Dad’s failing kidneys: What might I expect with dialysis?

Posted by olig1 @olig1, Sep 16, 2021

I was just told that my fathers kidneys have dropped to 18% (they've held at 25% for many years) and dialysis and/or hospice are his choices. I would like to be educated on the rigors of dialysis. He has a type of cancer, myeloma, high blood pressure, macular degeneration, previous heart issues, fairly deaf (cochlear implant) and is 87 years old. He has aged so much over the last few years, we were blaming isolation of COVID, his only activity is reading, which is getting harder and his hearing, even with the implant, is getting worse so I know he has to feel isolated. 3 years ago he was golfing a couple of times a week.
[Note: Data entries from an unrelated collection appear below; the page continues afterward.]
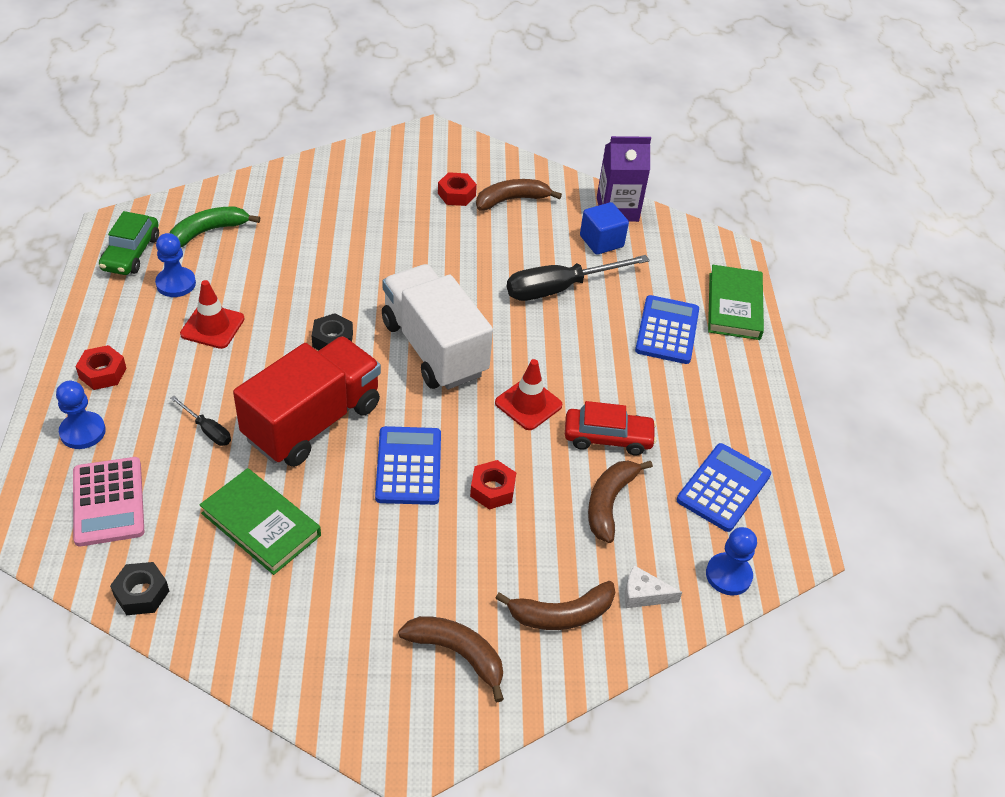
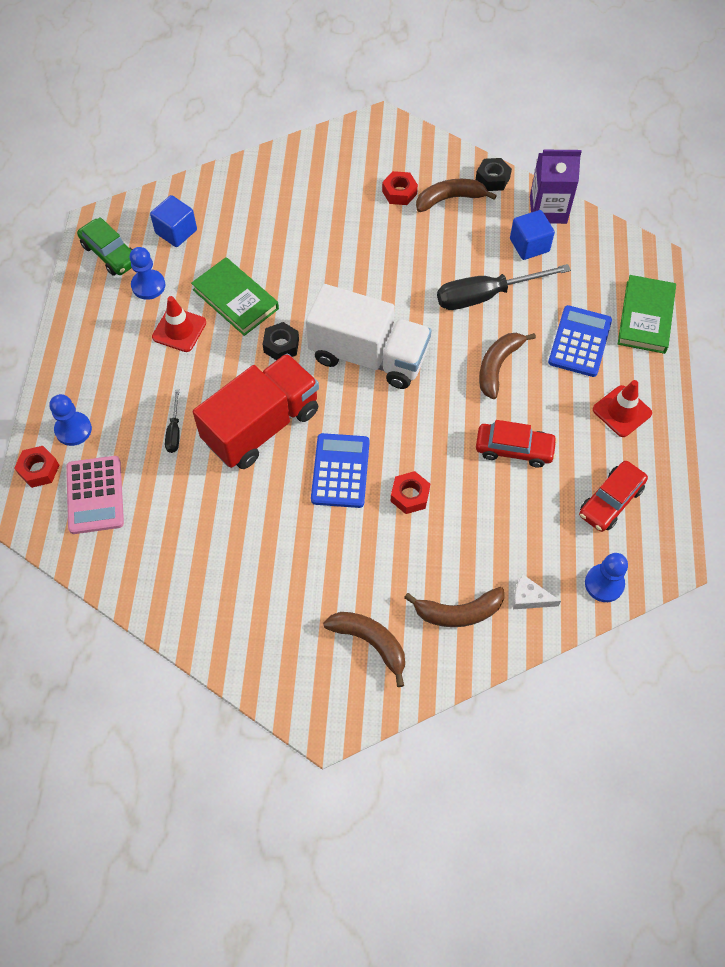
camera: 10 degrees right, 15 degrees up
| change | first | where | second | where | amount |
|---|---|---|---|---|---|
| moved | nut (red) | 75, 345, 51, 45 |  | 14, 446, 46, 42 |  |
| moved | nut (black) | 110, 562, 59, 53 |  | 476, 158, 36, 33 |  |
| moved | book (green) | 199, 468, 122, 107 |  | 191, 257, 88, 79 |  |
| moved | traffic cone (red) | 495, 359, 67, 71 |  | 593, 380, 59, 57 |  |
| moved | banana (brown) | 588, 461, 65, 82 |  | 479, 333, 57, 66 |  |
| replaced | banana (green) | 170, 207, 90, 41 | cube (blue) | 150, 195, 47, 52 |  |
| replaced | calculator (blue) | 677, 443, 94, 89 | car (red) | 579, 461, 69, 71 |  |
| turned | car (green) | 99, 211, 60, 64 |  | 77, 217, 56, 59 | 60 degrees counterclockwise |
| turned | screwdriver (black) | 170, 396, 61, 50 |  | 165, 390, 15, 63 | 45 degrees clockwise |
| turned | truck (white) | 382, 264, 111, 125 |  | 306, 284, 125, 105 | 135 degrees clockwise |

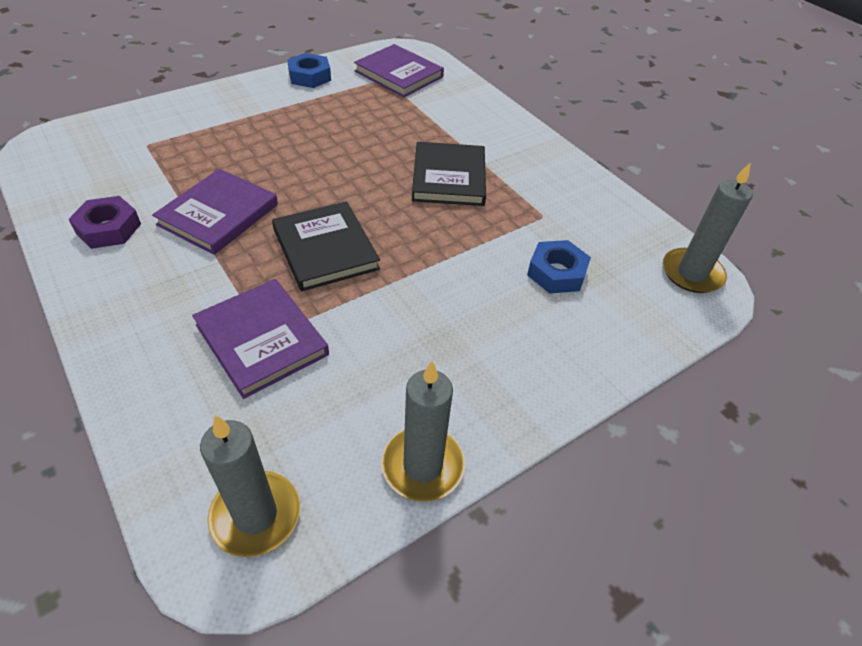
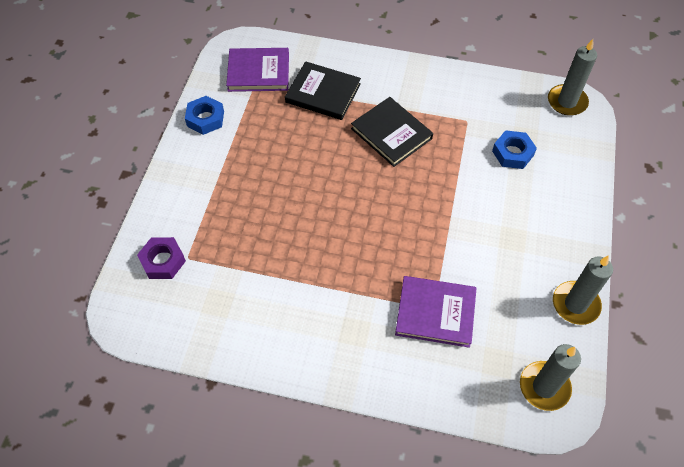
camera: 40 degrees left, 10 degrees up
| change | first | where | second | where | amount |
|---|---|---|---|---|---|
| removed | book (purple) | 152, 169, 126, 86 |  |  |  |
| moved | nut (purple) | 68, 196, 73, 53 |  | 137, 237, 49, 42 |  |
| moved | book (black) | 272, 201, 108, 90 |  | 285, 61, 76, 59 |  |

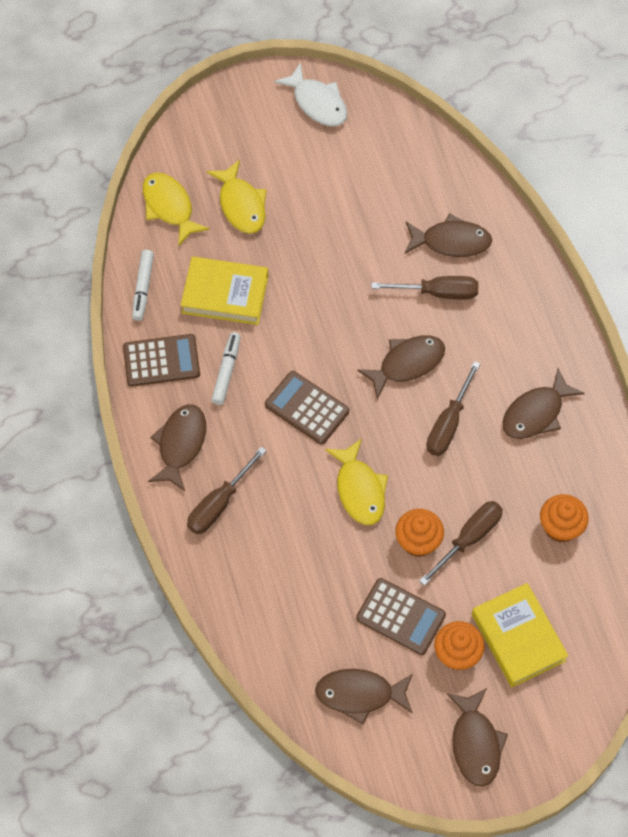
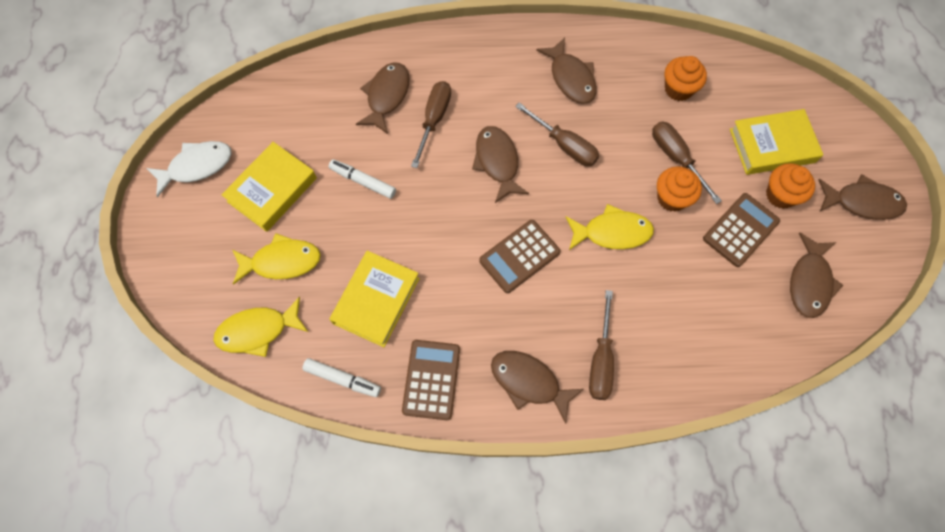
camera: 75 degrees left, 5 degrees up
| change | first | where | second | where | amount |
|---|---|---|---|---|---|
| added |  |  | book (yellow) | 221, 142, 96, 90 |  |
| moved | marker (white) | 211, 332, 30, 73 |  | 329, 159, 67, 40 |  |
| turned | screwdriver (brown) | 187, 447, 80, 87 |  | 589, 290, 25, 110 | 45 degrees clockwise |

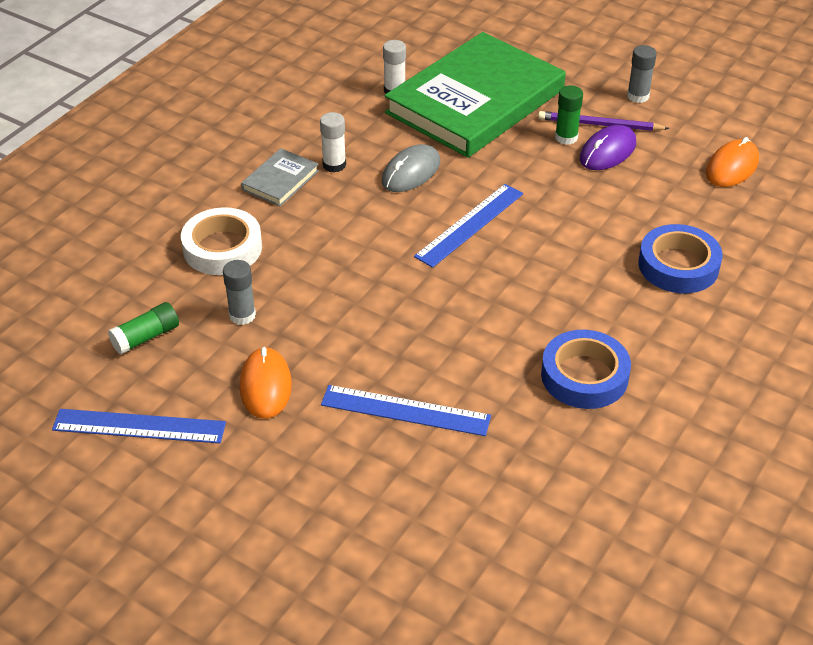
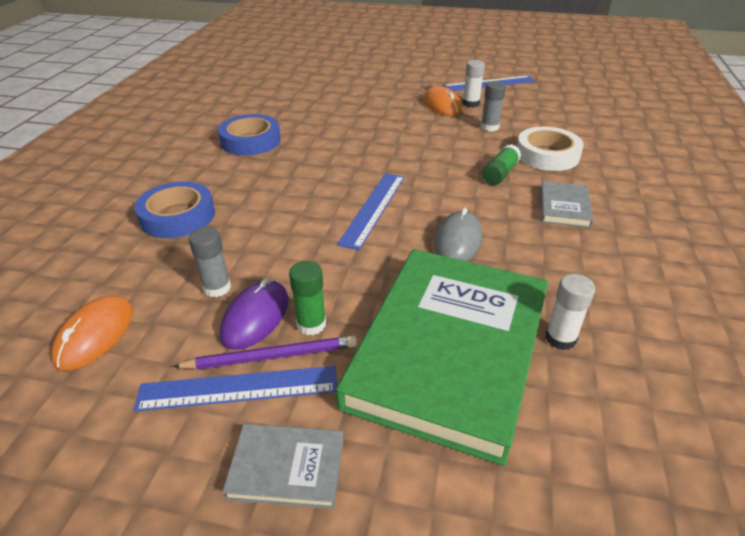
camera: 160 degrees right, 5 degrees down
| change | first | where | second | where | amount |
|---|---|---|---|---|---|
| added |  |  | book (grey) | 222, 424, 122, 85 |  |
| moved | glue stick (green) | 108, 302, 71, 53 |  | 482, 144, 39, 41 |  |
| moved | glue stick (white) | 320, 112, 26, 60 |  | 463, 60, 22, 47 |  |
| moved | ruler (blue) | 321, 385, 170, 51 |  | 134, 366, 203, 45 |  |
| moved | glue stick (grey) | 627, 45, 30, 58 |  | 189, 227, 42, 70 |  |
Now he is winded walking to the end of the driveway. I would just like to hear what some of the side effects are and what to expect with dialysis. Thank you so much for this forum.

Interested in more discussions like this? Go to the Kidney & Bladder group.

@olig1 Welcome to Mayo Clinic Connect. We are a caring group of patients/family members and caregivers who share our experiences. We are not medically trained, and cannot give advice.

It must be quite a surprise to hear the news about your dad, isn't it? There are several questions I have, so bear with me. Is he under active treatment for the multiple myeloma? If so, what medications is he taking, as those may cause a fluctuation in his kidney function. High blood pressure is one of the two leading causes of kidney disease, the other being diabetes. Is he taking high blood pressure medications? What has his medical team talked to you about; are you able to attend his appointments to understand what is being discussed?

Here is a link to a PDF from National Kidney Foundation about dialysis:
There are basically two type of dialysis, in-center hemodialysis, and peritoneal dialysis [done at home each night] While each dialysis type has its own pros and cons, it is the decision of the patient. In some cases, a person may want peritoneal dialysis but due to previous abdominal surgeries/issues, may not be able to have a catheter placed.

It may be time to have a sit-down-very-frank-talk with your dad, and discuss what his wishes are. There are no easy decisions. And as you work through this emotionally yourself, please come back and ask any questions you have, lean on us, because we are all here to help how we might be able to.